▶ **WORK INSTRUCTION 1**:
Answer these from the pull request description:
(a) On which hardware was the fix verified?
(b) From which file does OptimizeConfigSet take its hints?
(c) What happens to a hint that doesn't agree with what the search space generates?
▶ **WORK INSTRUCTION 2**:
Reproduce the part of the pull request description starting with "TritonBackendTest.CostModelOptions_TopFromDefault" and going on through "is silently dropped.".

[XLA:GPU] Fix num_warps in ROCm default Triton config for 16x16 tile by phambinhfin · Pull Request #853 · ROCm/xla

phambinhfin · 2026-05-11T12:05:14Z

Fixes the following three tests on ROCm (verified on MI350X / gfx950, applicable to MI200/MI300 as well):

TritonBackendTest.CostModelOptions_TopFromDefault
TritonBackendTest.CostModelOptions_Filter
TritonBackendTest.CostModelOptions_Combination

Background

TritonDotFusionSearchSpace::OptimizeConfigSet filters the exhaustive search space against the hints from rocm.txtpb using exact TritonGemmConfig equality (only block_m / block_n / block_k are clamped; num_warps / num_stages / waves_per_eu / ... are not). Therefore each hint must agree with what the search space actually generates for the declared tile shape, or it is silently dropped.

▶ **DATA SECTION**:
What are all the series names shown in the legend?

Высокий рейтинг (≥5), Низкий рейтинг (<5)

▶ **EXERCISE OUTPUT 1**:
(a) MI350X / gfx950
(b) rocm.txtpb
(c) It is silently dropped.

▶ **EXERCISE OUTPUT 2**:
TritonBackendTest.CostModelOptions_TopFromDefault
TritonBackendTest.CostModelOptions_Filter
TritonBackendTest.CostModelOptions_Combination

Background

TritonDotFusionSearchSpace::OptimizeConfigSet filters the exhaustive search space against the hints from rocm.txtpb using exact TritonGemmConfig equality (only block_m / block_n / block_k are clamped; num_warps / num_stages / waves_per_eu / ... are not). Therefore each hint must agree with what the search space actually generates for the declared tile shape, or it is silently dropped.